February 9, 2022
A divided Supreme Court on Monday, February 7, restored an Alabama congressional map that creates only one district favorable to a Black candidate, and put on hold a lower court’s order that said a second district was necessary to comply with the Voting Rights Act, reports The Washington Post.
The court’s ruling was a blow to voting rights advocates and Democrats after a series of redistricting wins over the past several weeks. It means the 2022 congressional elections in Alabama will take place under a map drawn by the state’s Republican leaders. But it also signals that the court’s more conservative majority is suspicious of a Voting Rights Act precedent that Alabama said requires legislatures to prioritize race over traditional redistricting techniques.
The majority—Justices Clarence Thomas, Samuel Alito, Neil Gorsuch, Brett Kavanaugh, and Amy Coney Barrett—did not provide a reason for stopping the lower court’s decision, which is common when the Supreme Court considers an emergency petition. But Kavanaugh, joined by Alito, wrote separately to say the changes ordered by the lower court came too close to the qualifying period and primaries for the fall election and could create “chaos.”
He denied the court was making “new law” with the ruling—saying it would allow for an orderly examination of the challenge to Alabama’s redistricting. The state has seven congressional districts, six of them held by Republicans.
Dissenting Justice Elena Kagan, joined by Justices Stephen Breyer and Sonia Sotomayor, called the order “a disservice to Black Alabamians” who under Supreme Court precedent “have had their electoral power diminished — in violation of a law this Court once knew to buttress all of American democracy.”

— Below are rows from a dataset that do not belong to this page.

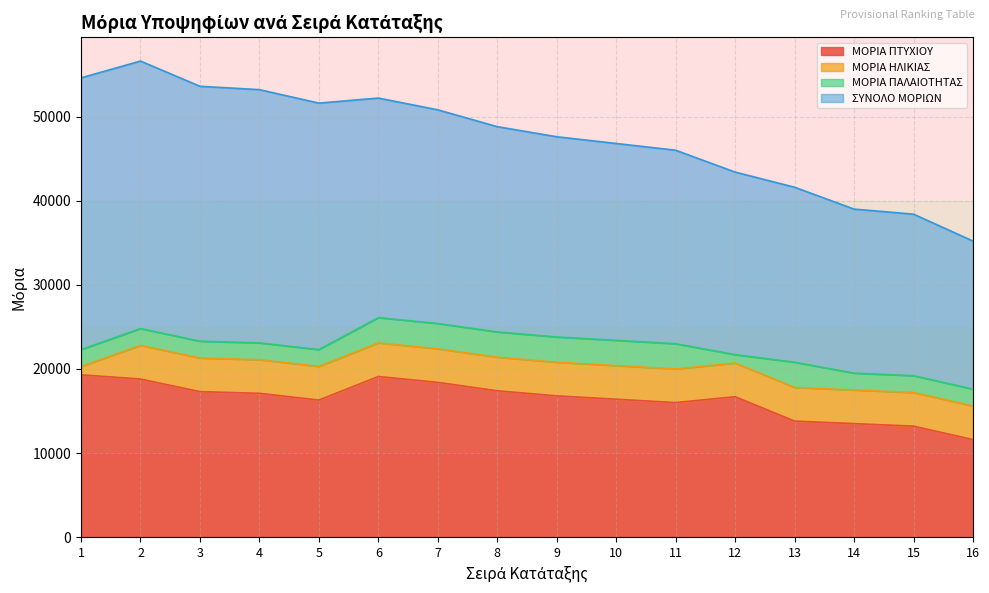

True or false: ΜΟΡΙΑ ΗΛΙΚΙΑΣ and ΜΟΡΙΑ ΠΤΥΧΙΟΥ intersect in this chart.

False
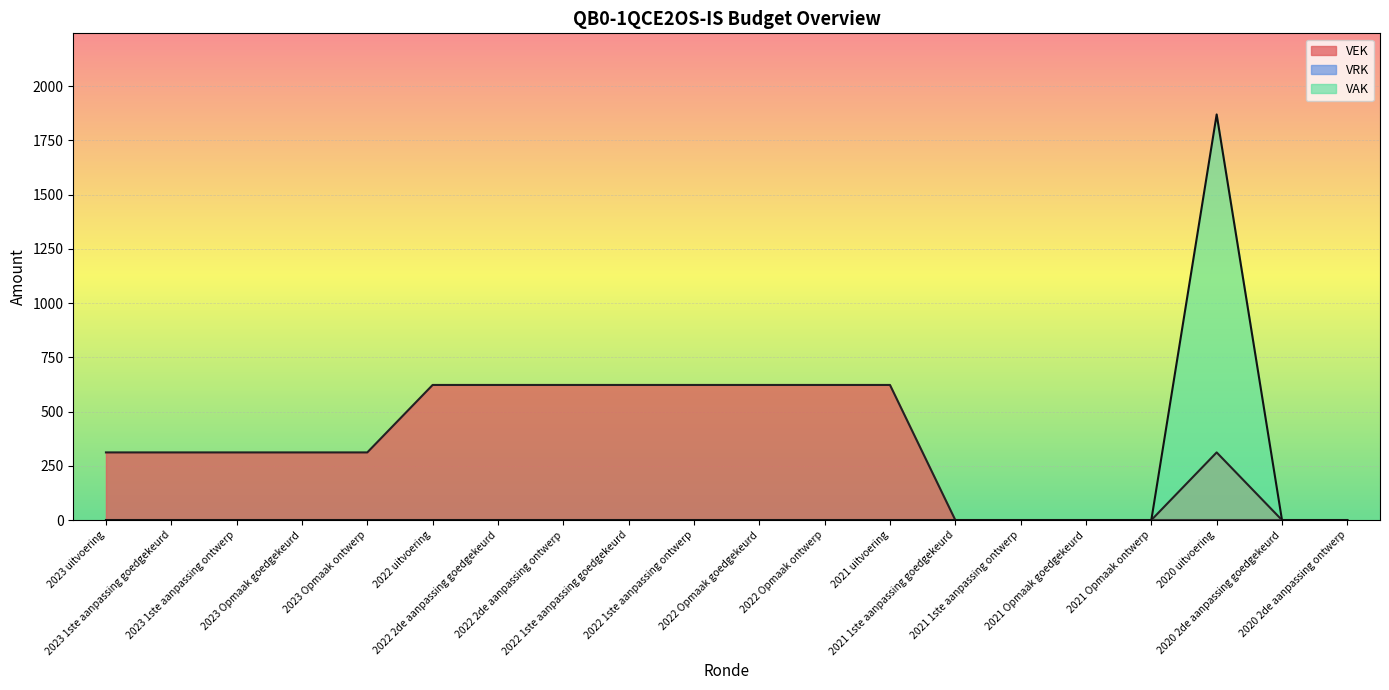

What is the label of the 1st point from the right?

2020 2de aanpassing ontwerp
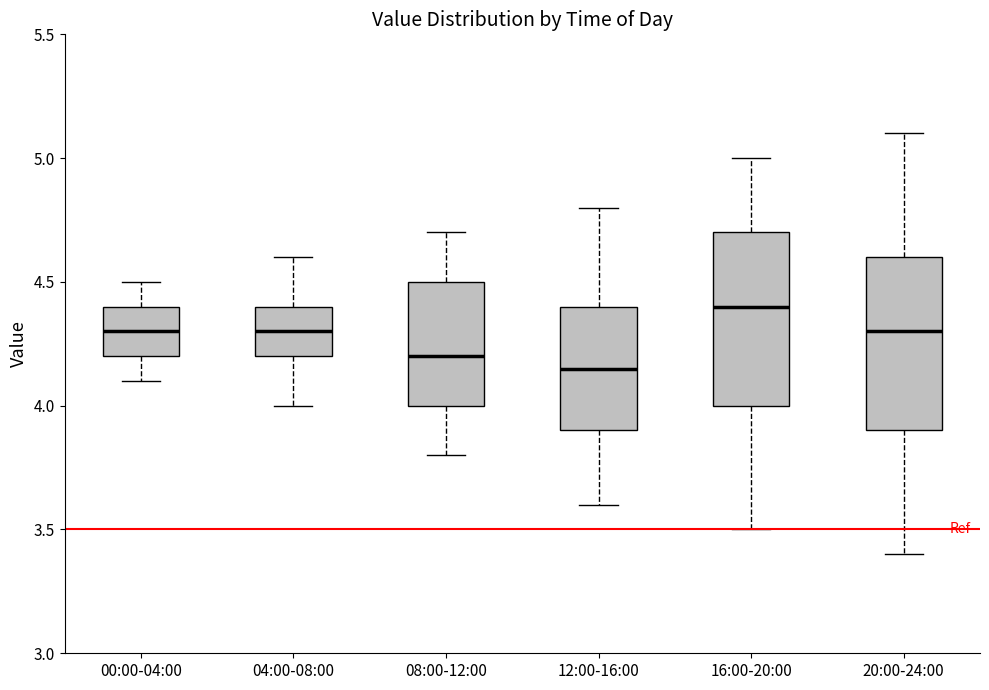

Reading left to right, transcribe this box plot: for each box, give where its median line is, the range the box spans, and where its two whiskers end, as read against the y-axis. The values are not printed on the chart, so give them approximately, as read against the axis.

00:00-04:00: median 4.30, box 4.20 to 4.40, whiskers 4.10 to 4.50
04:00-08:00: median 4.30, box 4.20 to 4.40, whiskers 4.00 to 4.60
08:00-12:00: median 4.20, box 4.00 to 4.50, whiskers 3.80 to 4.70
12:00-16:00: median 4.15, box 3.90 to 4.40, whiskers 3.60 to 4.80
16:00-20:00: median 4.40, box 4.00 to 4.70, whiskers 3.50 to 5.00
20:00-24:00: median 4.30, box 3.90 to 4.60, whiskers 3.40 to 5.10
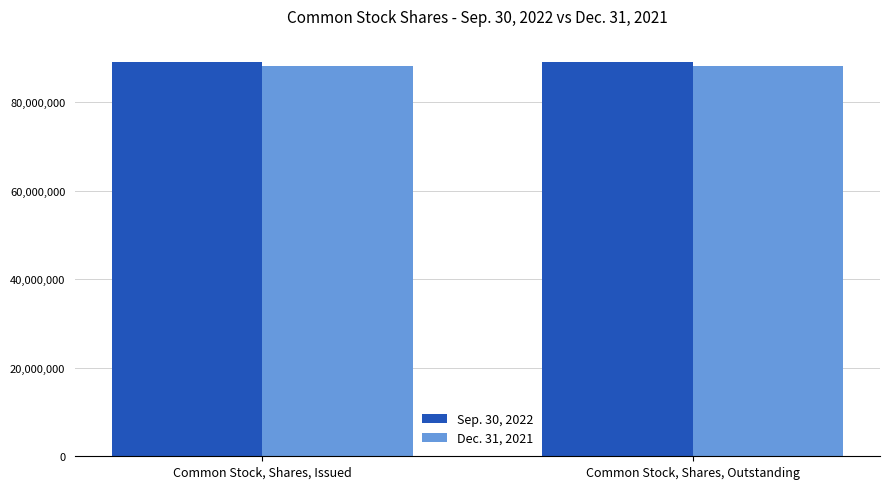

What is the total value across all series at Common Stock, Shares, Outstanding?

177263314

The unanimous lower court panel noted that over the past decade, the number of White Alabamians had declined while the state’s Black population grew, and now accounts for 27% of the state’s overall population. That means the state’s map should contain two districts with either Black majorities or “in which Black voters otherwise have an opportunity” to elect representatives they favor, the panel said.

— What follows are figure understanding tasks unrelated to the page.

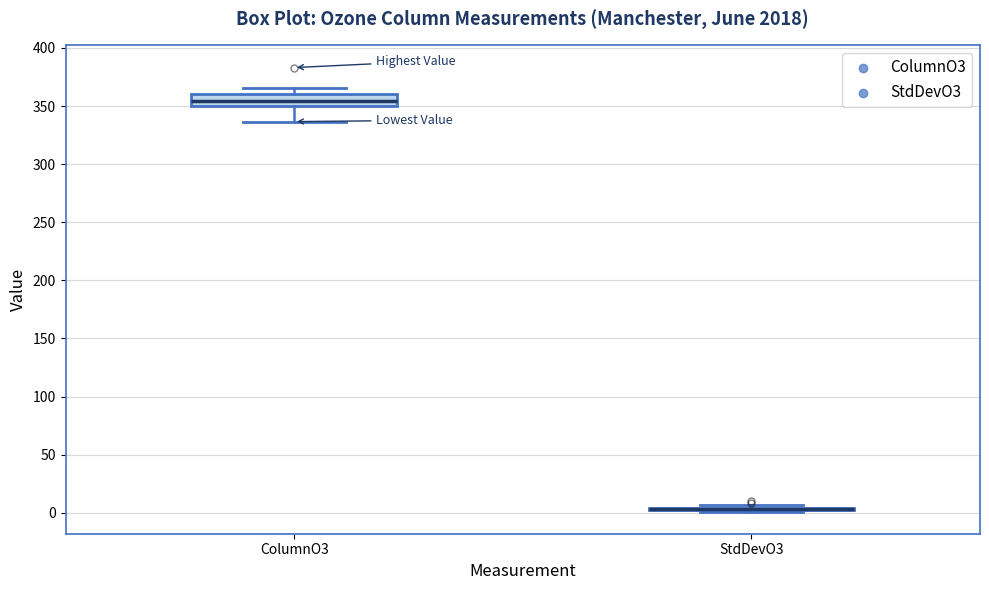

Reading left to right, transcribe this box plot: for each box, give where its median line is, the range the box spans, and where its two whiskers end, as read against the y-axis. The values are not printed on the chart, so give them approximately, as read against the axis.

ColumnO3: median 355, box 350 to 360, whiskers 335 to 365
StdDevO3: box collapsed to a line at 5, whiskers 0 to 5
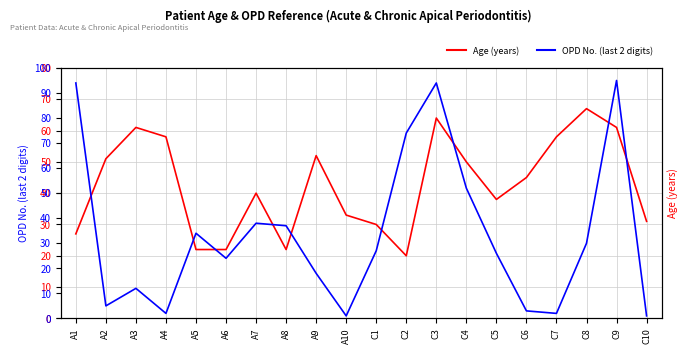

How many data points in Age (years) are less than 45?

10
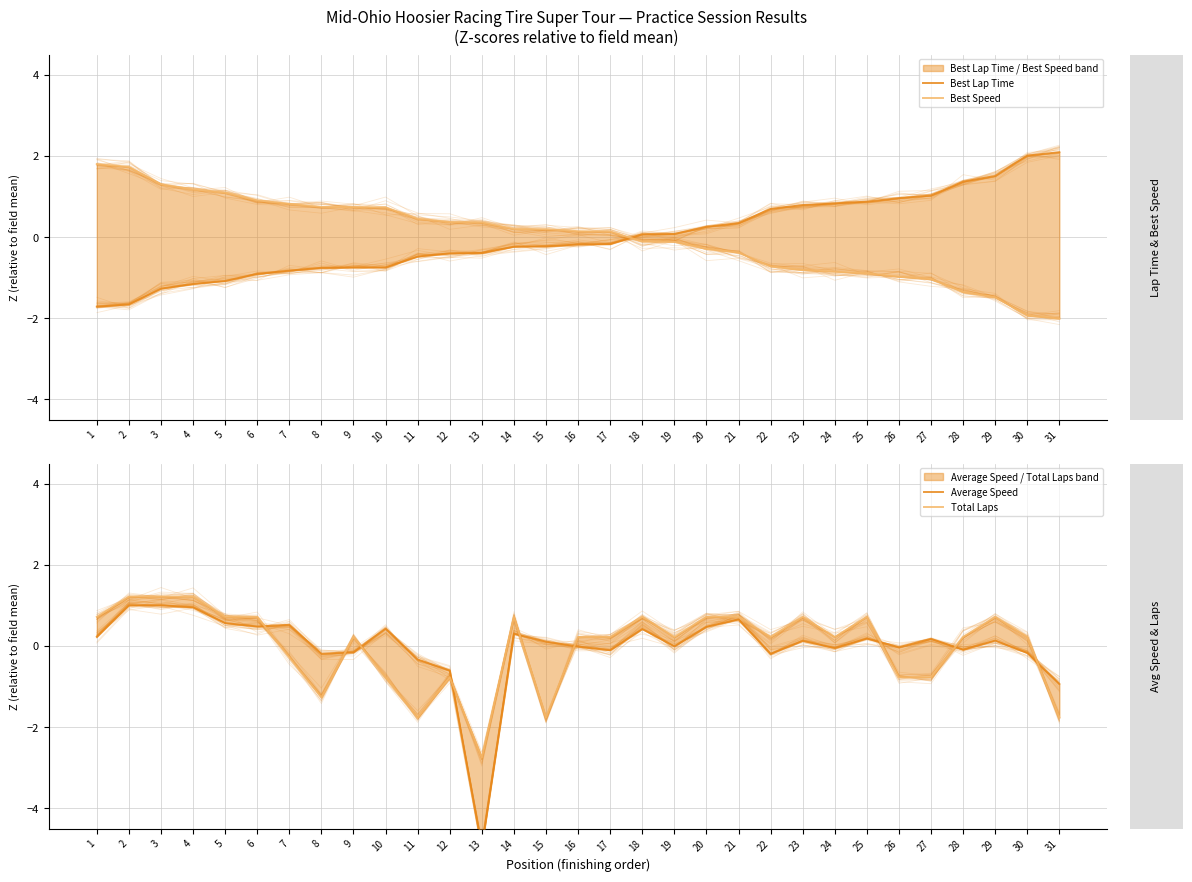

Is the value of Average Speed at 9 greater than the value of Best Lap Time at 9?

Yes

“Black voters have less opportunity than other Alabamians to elect candidates of their choice to Congress,” the panel wrote, finding challengers of the map were “substantially likely” to prevail on claims that the new maps violate the Voting Rights Act.

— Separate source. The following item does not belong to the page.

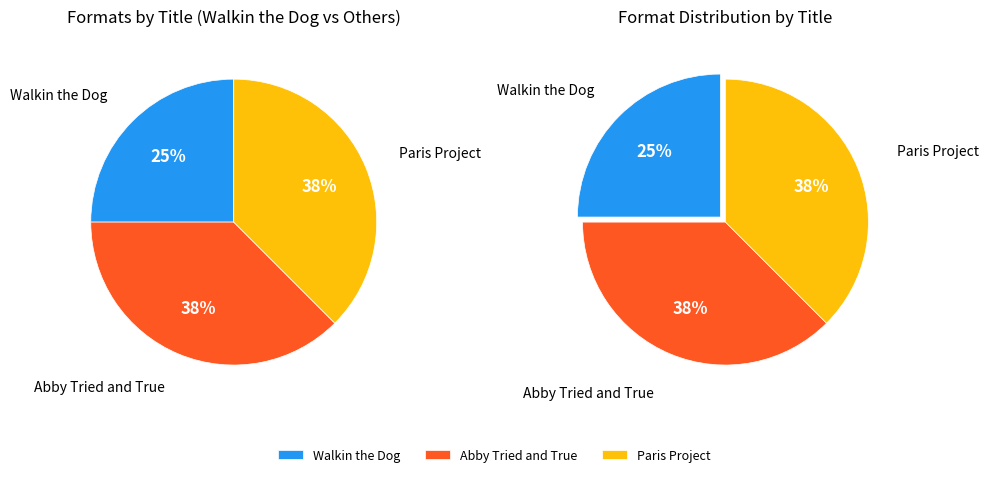

What is the largest slice in the pie chart?

Abby Tried and True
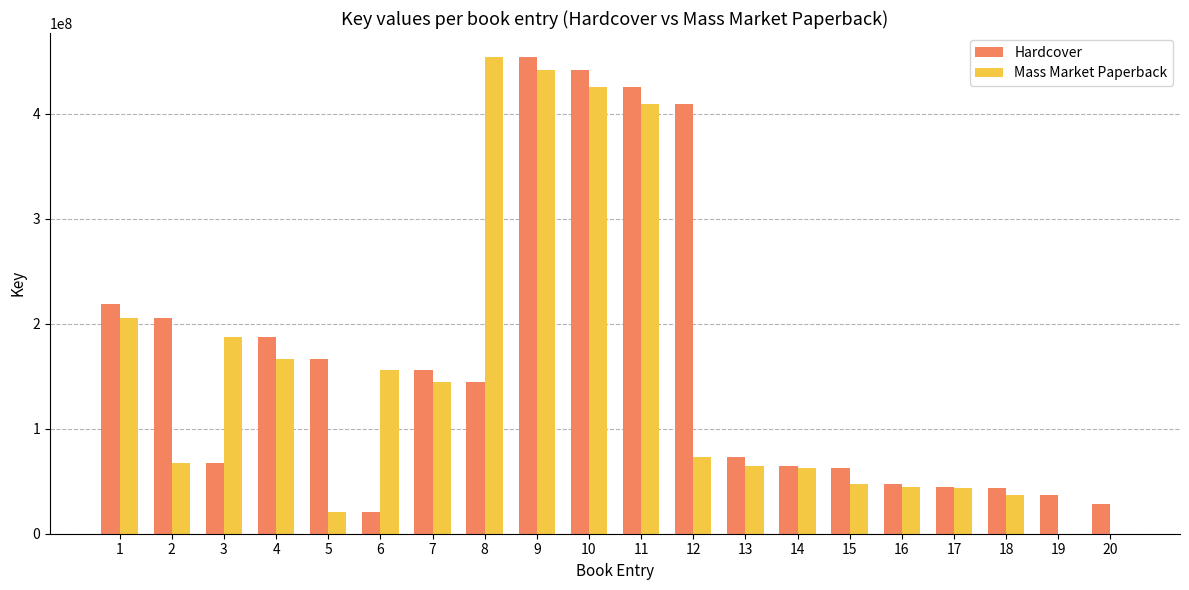

How many series are shown in this chart?

2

“We find that the plaintiffs will suffer an irreparable harm if they must vote in the 2022 congressional elections based on a redistricting plan that violates federal law,” the ruling stated.
The panel comprised Judge Stanley Marcus from the U.S. Court of Appeals for the 11th Circuit, nominated by President Bill Clinton; and District Court Judges Anna Manasco and Terry Moorer, both chosen by President Donald Trump.
The case is the first for current Supreme Court justices to consider how to apply the Voting Rights Act to racial gerrymandering. In 2019, the court said federal courts had no role in policing partisan gerrymandering.
Roberts acknowledged the court’s precedents “have engendered considerable disagreement and uncertainty regarding the nature and contours of a vote dilution claim.” But he said the panel had followed Supreme Court commands and produced “an extensive opinion with no apparent errors for our correction.” He would have allowed the lower court opinion to stand for the 2022 election and set the case for argument next term.